Additionally, neurologic injury caused by peripheral nerve blocks has been incorrectly diagnosed in cases of PTS. However, it is extremely rare, with the incidence of injury reported to be two to four per 10,000 cases [34]. Neal et al. reported a case of neuralgic amyotrophy involving the phrenic nerve following right interscalene nerve blockade preoperatively for right shoulder arthroscopic rotator cuff repair. In this case, the injury was incorrectly attributed to the nerve block. The incorrect diagnosis is highlighted by several important factors later discovered, including prior patient history of idiopathic bilateral ulnar neuropathy, family history in his twin brother of multiple episodes of brachial plexopathy, and onset of brachial plexopathy in the contralateral upper extremity after undergoing contralateral shoulder arthroscopic repair years later without administration of a nerve block [3].
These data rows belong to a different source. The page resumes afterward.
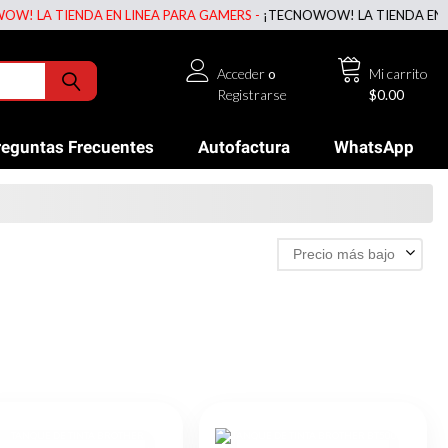
IENDA EN LINEA PARA GAMERS -
¡TECNOWOW! LA TIENDA EN LINEA PAR
Acceder
o
Mi carrito
Registrarse
$0.00
reguntas Frecuentes
Autofactura
WhatsApp
Precio más bajo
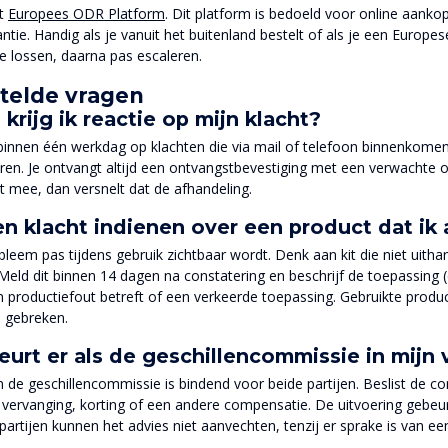
et
Europees ODR Platform
. Dit platform is bedoeld voor online aank
antie. Handig als je vanuit het buitenland bestelt of als je een Europ
te lossen, daarna pas escaleren.
telde vragen
krijg ik reactie op mijn klacht?
innen één werkdag op klachten die via mail of telefoon binnenkomen.
en. Je ontvangt altijd een ontvangstbevestiging met een verwachte 
ct mee, dan versnelt dat de afhandeling.
en klacht indienen over een product dat ik 
obleem pas tijdens gebruik zichtbaar wordt. Denk aan kit die niet uitha
. Meld dit binnen 14 dagen na constatering en beschrijf de toepassi
n productiefout betreft of een verkeerde toepassing. Gebruikte produc
j gebreken.
urt er als de geschillencommissie in mijn 
 de geschillencommissie is bindend voor beide partijen. Beslist de co
, vervanging, korting of een andere compensatie. De uitvoering gebeu
artijen kunnen het advies niet aanvechten, tenzij er sprake is van e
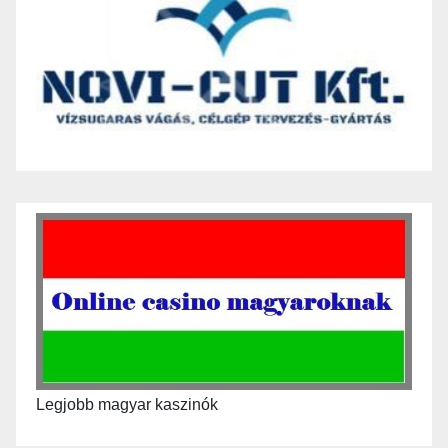
Legjobb magyar kaszinók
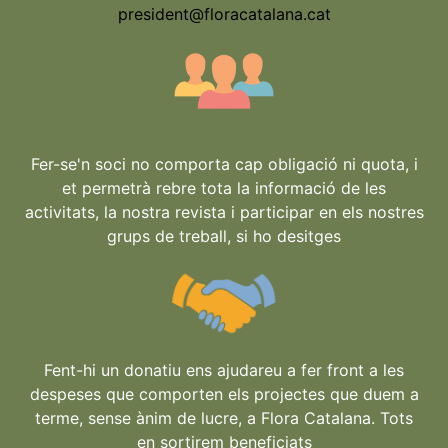
president@floracatalana.cat
Fer-se'n soci no comporta cap obligació ni quota, i
et permetrà rebre tota la informació de les
activitats, la nostra revista i participar en els nostres
grups de treball, si ho desitges
Fent-hi un donatiu ens ajudareu a fer front a les
despeses que comporten els projectes que duem a
terme, sense ànim de lucre, a Flora Catalana. Tots
en sortirem beneficiats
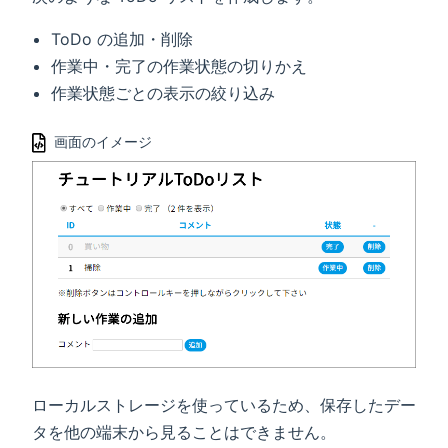
ToDo の追加・削除
作業中・完了の作業状態の切りかえ
作業状態ごとの表示の絞り込み
画面のイメージ
ローカルストレージを使っているため、保存したデー
タを他の端末から見ることはできません。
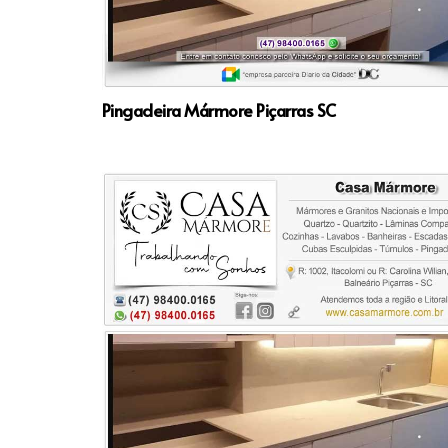
Pingadeira Mármore Piçarras SC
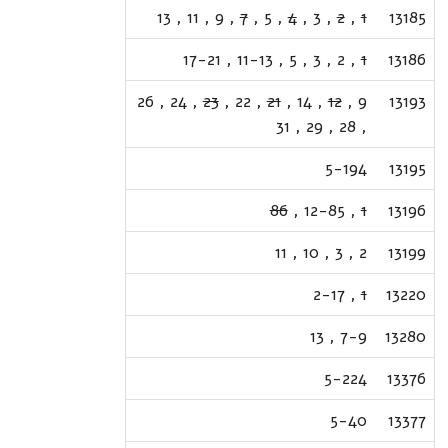
13
,
11
,
9
,
7
,
5
,
4
,
3
,
2
,
1
13185
17-21
,
11-13
,
5
,
3
,
2
,
1
13186
26
,
24
,
23
,
22
,
21
,
14
,
12
,
9
13193
31
,
29
,
28
,
5-194
13195
86
,
12-85
,
1
13196
11
,
10
,
3
,
2
13199
2-17
,
1
13220
13
,
7-9
13280
5-224
13376
5-40
13377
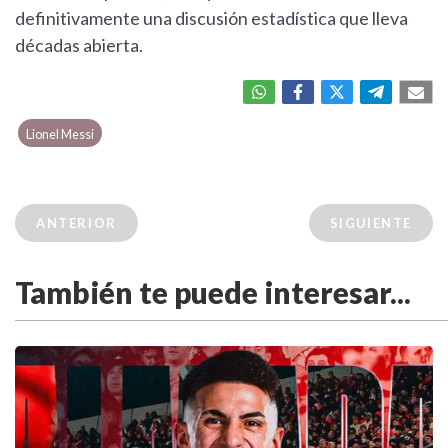
definitivamente una discusión estadística que lleva
décadas abierta.
Lionel Messi
ANTERIOR
SIGUIENTE
También te puede interesar...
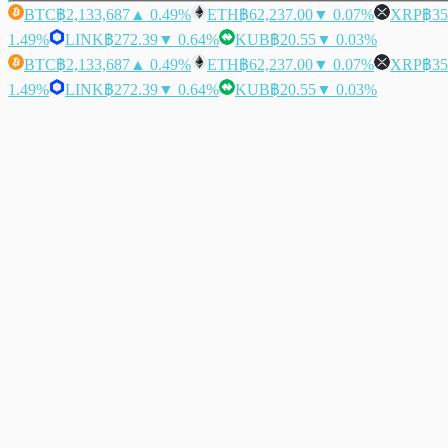
BTC
฿2,133,687
▲ 0.49%
ETH
฿62,237.00
▼ 0.07%
XRP
฿35
1.49%
LINK
฿272.39
▼ 0.64%
KUB
฿20.55
▼ 0.03%
BTC
฿2,133,687
▲ 0.49%
ETH
฿62,237.00
▼ 0.07%
XRP
฿35
1.49%
LINK
฿272.39
▼ 0.64%
KUB
฿20.55
▼ 0.03%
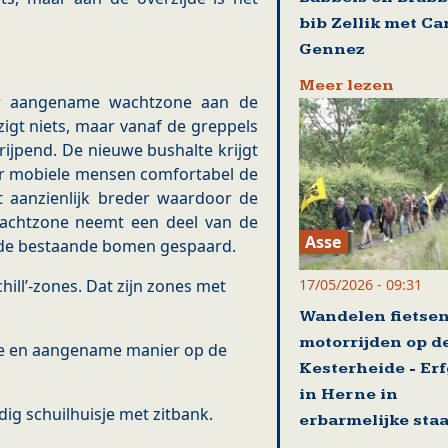
bib Zellik met Ca
Gennez
Meer lezen
er aangename wachtzone aan de
zigt niets, maar vanaf de greppels
ijpend. De nieuwe bushalte krijgt
r mobiele mensen comfortabel de
t aanzienlijk breder waardoor de
wachtzone neemt een deel van de
Asse
n de bestaande bomen gespaard.
17/05/2026 - 09:31
ill’-zones. Dat zijn zones met
Wandelen fietse
motorrijden op d
ige en aangename manier op de
Kesterheide - Er
in Herne in
g schuilhuisje met zitbank.
erbarmelijke staa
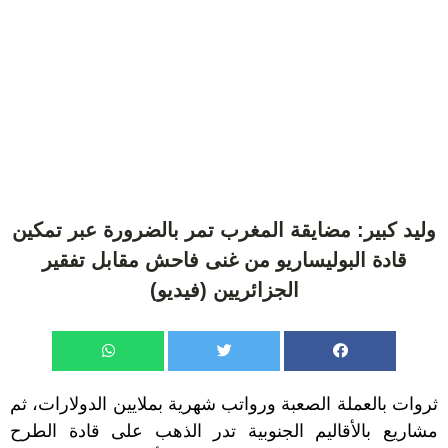
وليد كبير: مضايقة المغرب تمر بالضرورة عبر تمكين
قادة البوليساريو من غنى فاحش مقابل تفقير
الجزائريين (فيديو)
ثروات بالعملة الصعبة ورواتب شهرية بملايين الدولارات، ثم
مشاريع بالأقاليم الجنوبية تدر الذهب على قادة الطرح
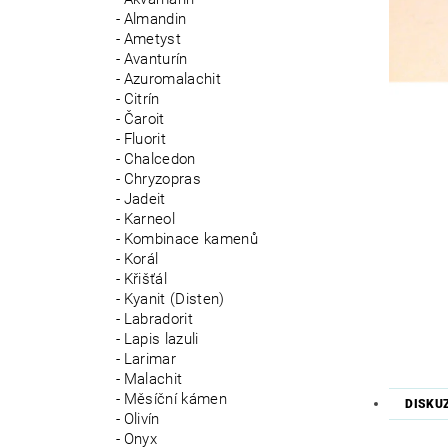
Almandin
Ametyst
Avanturín
Azuromalachit
Citrín
Čaroit
Fluorit
Chalcedon
Chryzopras
Jadeit
Karneol
Kombinace kamenů
Korál
Křišťál
Kyanit (Disten)
Labradorit
Lapis lazuli
Larimar
Malachit
Měsíční kámen
DISKU
Olivín
Onyx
While some surgeons may be familiar with neuralgic amyotrophy, other perioperative providers may be unfamiliar with this syndrome and other postsurgical inflammatory neuropathies. Postsurgical PTS can be easily diagnosed by experienced providers when occurring at an anatomically distant site from where the surgery took place. However, diagnosis may become nebulous when the surgical site is on the ipsilateral extremity or cervical spine. If a cervical procedure was performed and brachial plexopathy/PTS is suspected, a surgical complication, such as C5 palsy, must be ruled out. As mentioned previously, a key feature that suggests PTS is a delay of several days in the onset of symptoms, while positioning or traction injuries are evident shortly after a procedure is completed. In PTS, pain is also typically disproportionate to the expected postoperative course. The clinical course is also very specific in that delayed severe pain is followed by a prolonged neurologic deficit weeks later. One case describes PTS in a patient who underwent lumbar spine surgery, with symptoms beginning in her right arm immediately after surgery and symptoms in her left arm beginning after a delayed period. The delayed nature of the pain suggests the presence of a source other than solely positioning, with further imaging by MRI and EMG revealing a diagnosis of PTS, allowing for proper and timely treatment [35]. Further large-scale studies comparing symptom onset, duration, and management are necessary to aid in the perioperative provider’s understanding of this syndrome.
Conclusions
The constellation of symptoms seen in PTS can occur spontaneously or post-surgically, and effective management relies on early treatment, emphasizing the need for prompt recognition and diagnosis. As this rare syndrome is easily confused with other commonly seen surgical and anesthetic complications, anesthesiologists and other perioperative care providers must be familiar with its presentation. Additionally, though clinical diagnosis of PTS is possible, a proper diagnostic assessment should be performed to distinguish between PTS and other perioperative complications.